Cogito, ergo armatum sum. I think, therefore I am armed. (Don Mann, The Modern Day Gunslinger; the ultimate handgun training manual)
September 21st, 2012 01:36 PM
For heavy sleepers
For heavy sleepers,
I keep my bedroom door open so I can hear what's going on in the rest of the house. This is especially important if you have kids in the house.
In addition to any combination of suggestions made here...
put an infrared beam annunciator (old school) or motion detector annunciator, across the door of your bedroom. A 'beam' unit can isolate the field of view so that a dog won't trigger it (when mounted high enough) but a child (taller than the dog) will. I was thinking old school units that bounce off a reflector but this newer version came up on google. http://www.mouser.com/catalog/specsh...co_EBP-401.pdf
If there is no dog then this will do and is cheaper to boot. Personal Security Motion Sensing Alarm with Keypad Activation-51209 at The Home Depot
There are simpler units with no keypad, this is just what I found quick as get ready for work. You can also get these units in remote configurations to set boundaries anywhere in the house you wish. Happy hunting.
...he that hath no sword, let him sell his garment, and buy one. Luke 22:36
USN/VET; NRA; GOA, jpfo.org
Life in a Jar: The Irena Sendler Project www.irenasendler.com
September 21st, 2012 09:49 PM
I have a nine yr old boy who shoots with me, and a 6 yr old girl who will be starting this year. when they were younger they used to bug me to see all my guns. i used to say no. then one day while conversing with someone at the range , they told me to just show them, let them handle them (unloaded of course) and they won't be so curious. it worked. i gave them all a safety lesson. all the do's and don'ts. And after that, all the mystery and curiosity was gone. Now my son loves to shoot with me, but he and my daughter couldn't care less about seeing, touching or handling them. Unless we're at the range. Take the mystery out of firearms along with education is the key. All of this said, my pistols are in a Gun Vault next to my bed. My rifles are in locked cases under the bed, with ammo in the safe.
S&W M&P 9c
Stag Arms 2T
"Your freedom to be you includes my freedom to be free from you"

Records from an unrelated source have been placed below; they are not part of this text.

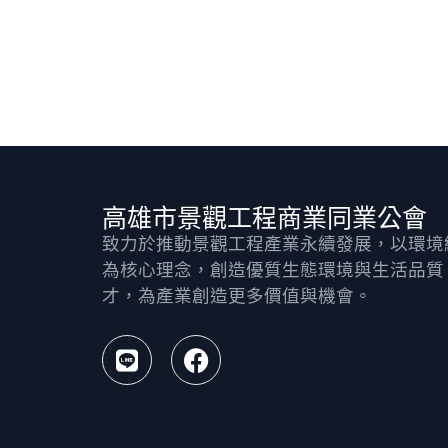
高雄市景觀工程商業同業公會
致力於推動景觀工程產業永續發展，以環境
為核心理念，創造優質生態環境與生活品質
才，為產業創造更多價值與機會。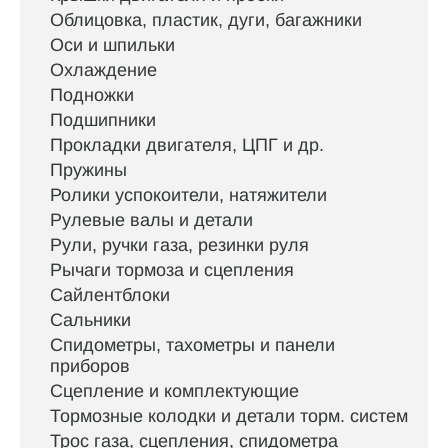
Облицовка, пластик, дуги, багажники
Оси и шпильки
Охлаждение
Подножки
Подшипники
Прокладки двигателя, ЦПГ и др.
Пружины
Ролики успокоители, натяжители
Рулевые валы и детали
Рули, ручки газа, резинки руля
Рычаги тормоза и сцепления
Сайлентблоки
Сальники
Спидометры, тахометры и панели
приборов
Сцепление и комплектующие
Тормозные колодки и детали торм. систем
Трос газа, сцепления, спидометра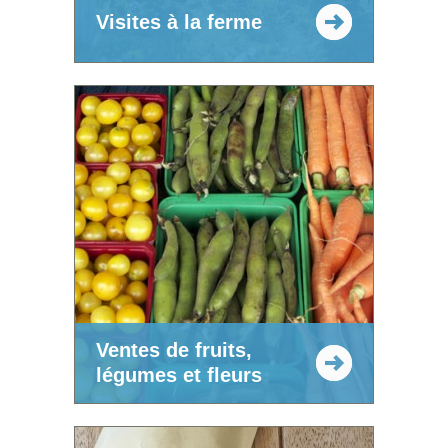
Visites à la ferme
Ventes de fruits,
légumes et fleurs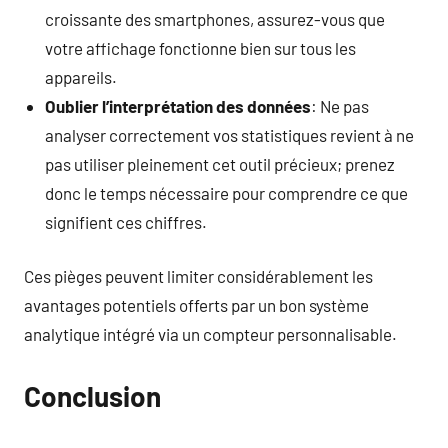
croissante des smartphones, assurez-vous que
votre affichage fonctionne bien sur tous les
appareils.
Oublier l’interprétation des données
: Ne pas
analyser correctement vos statistiques revient à ne
pas utiliser pleinement cet outil précieux; prenez
donc le temps nécessaire pour comprendre ce que
signifient ces chiffres.
Ces pièges peuvent limiter considérablement les
avantages potentiels offerts par un bon système
analytique intégré via un compteur personnalisable.
Conclusion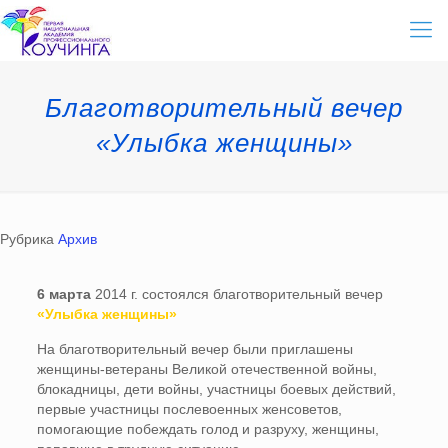
Благотворительный вечер
«Улыбка женщины»
Рубрика
Архив
6 марта
2014 г. состоялся благотворительный вечер
«Улыбка женщины»
На благотворительный вечер были приглашены
женщины-ветераны Великой отечественной войны,
блокадницы, дети войны, участницы боевых действий,
первые участницы послевоенных женсоветов,
помогающие побеждать голод и разруху, женщины,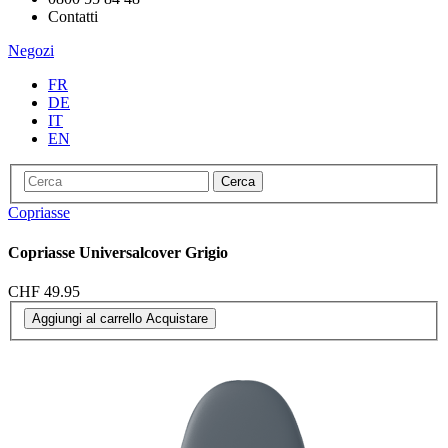
Contatti
Negozi
FR
DE
IT
EN
Cerca
Copriasse
Copriasse Universalcover Grigio
CHF 49.95
Aggiungi al carrello
Acquistare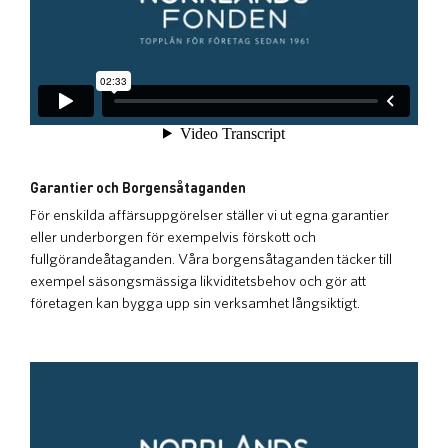
Garantier och Borgensåtaganden
För enskilda affärsuppgörelser ställer vi ut egna garantier
eller underborgen för exempelvis förskott och
fullgörandeåtaganden. Våra borgensåtaganden täcker till
exempel säsongsmässiga likviditetsbehov och gör att
företagen kan bygga upp sin verksamhet långsiktigt.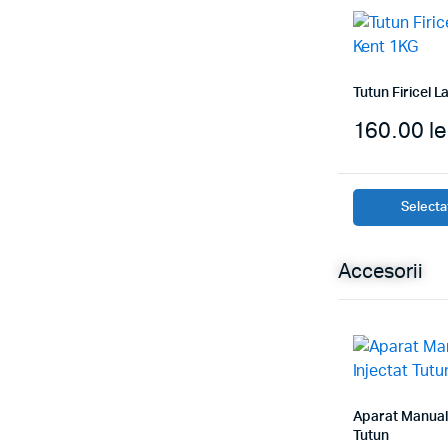
Tutun Firicel 
160.00
le
Selectaț
Accesorii
Aparat Manual 
Tutun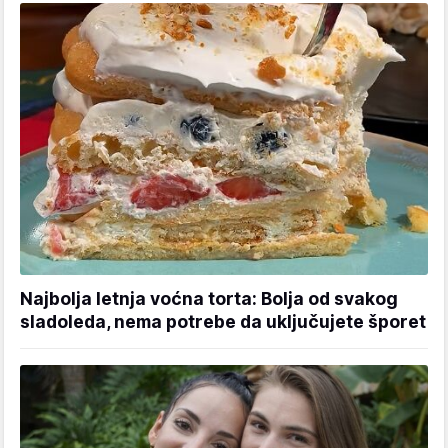
Najbolja letnja voćna torta: Bolja od svakog
sladoleda, nema potrebe da uključujete šporet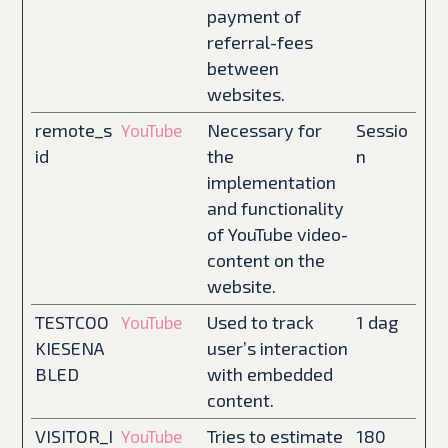
payment of
referral-fees
between
websites.
remote_s
Necessary for
Sessio
YouTube
id
the
n
implementation
and functionality
of YouTube video-
content on the
website.
TESTCOO
Used to track
1 dag
YouTube
KIESENA
user’s interaction
BLED
with embedded
content.
VISITOR_I
Tries to estimate
180
YouTube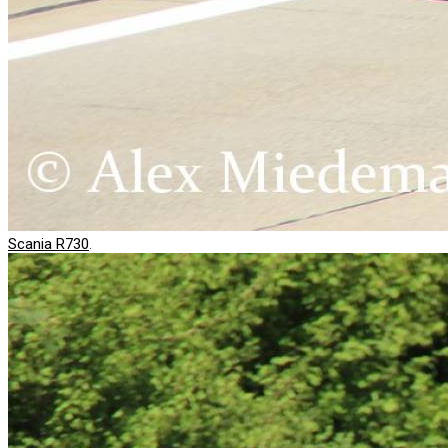
Scania R730
.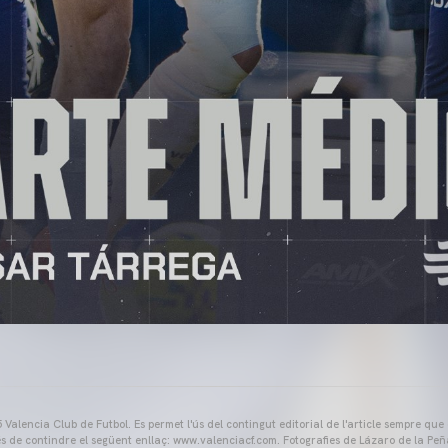
Valencia Club de Futbol. Es permet l'ús del contingut editorial de l'article sempre que
és de contindre el següent enllaç: www.valenciacf.com. Fotografies de Lázaro de la Peñ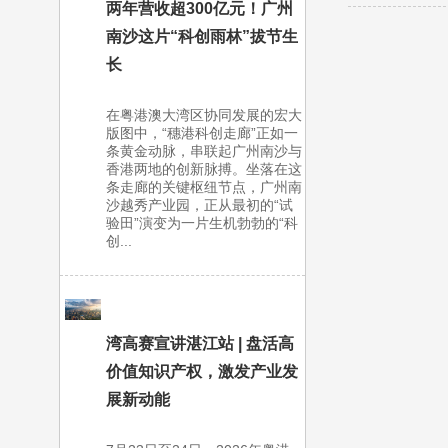
两年营收超300亿元！广州
南沙这片“科创雨林”拔节生
长
在粤港澳大湾区协同发展的宏大
版图中，“穗港科创走廊”正如一
条黄金动脉，串联起广州南沙与
香港两地的创新脉搏。坐落在这
条走廊的关键枢纽节点，广州南
沙越秀产业园，正从最初的“试
验田”演变为一片生机勃勃的“科
创...
湾高赛宣讲湛江站 | 盘活高
价值知识产权，激发产业发
展新动能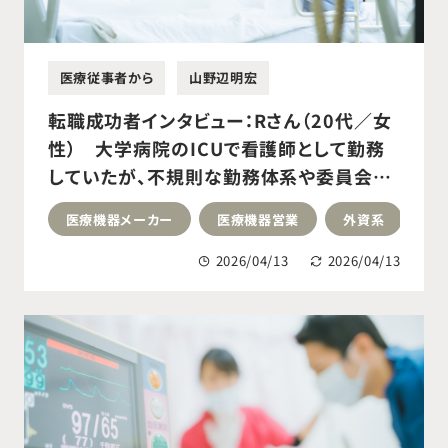
医療従事者から
山野辺明宏
転職成功者インタビュー：Rさん（20代／女
性） 大学病院のICUで看護師として勤務
していたが、不規則な勤務体系や委員会活
動などの負担をきっかけに転職活動を開
医療機器メーカー
医療機器営業
外資系
大
始。医療機器メーカー営業へ転職成功。
2026/04/13
2026/04/13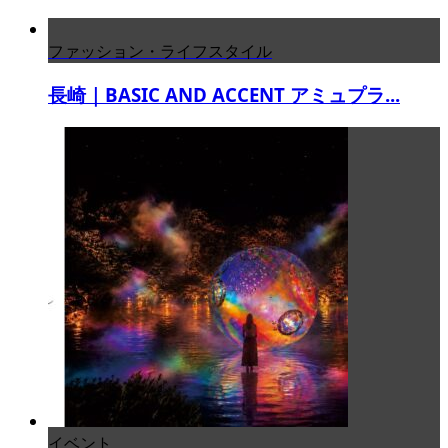
ファッション・ライフスタイル
長崎｜BASIC AND ACCENT アミュプラ...
イベント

"CAPITALISM IS BOSS" Andrew Wilkow
September 22nd, 2012 09:27 AM
You could always keep the guns, and sell the kids! J/K
Seriously though, having kids requires life changes and compromises. When not on you, keep your handgun locked is an easily accessible (to you) safe. The one pgrass101 suggested would a good choice. For nighttime protection a shotgun would be a good option. A semi auto magazine fed would work well. You could leave the magazine loaded and removed. Stored in the same type safe mentioned before. Unfortunately there is no perfect solution.
Freedom doesn't come free. It is bought and paid for by the lives and blood of our men and women in uniform.
NRA Life Member
September 22nd, 2012 06:09 PM
Thank you all for the insight and advice. I have to admit, while the army has made me weapons smart, I don't know much about the widgets and gadgets on the civilian side. Your collective expertise is invaluable.
Is everyone adverse to the biometric safes? Are there reliable ones, or am I barking up the wrong tree?
I'm trying to figure out if the aversion to the new technology is due to faults in the technology or because of the mentality, "I've always done it this way and its the best way."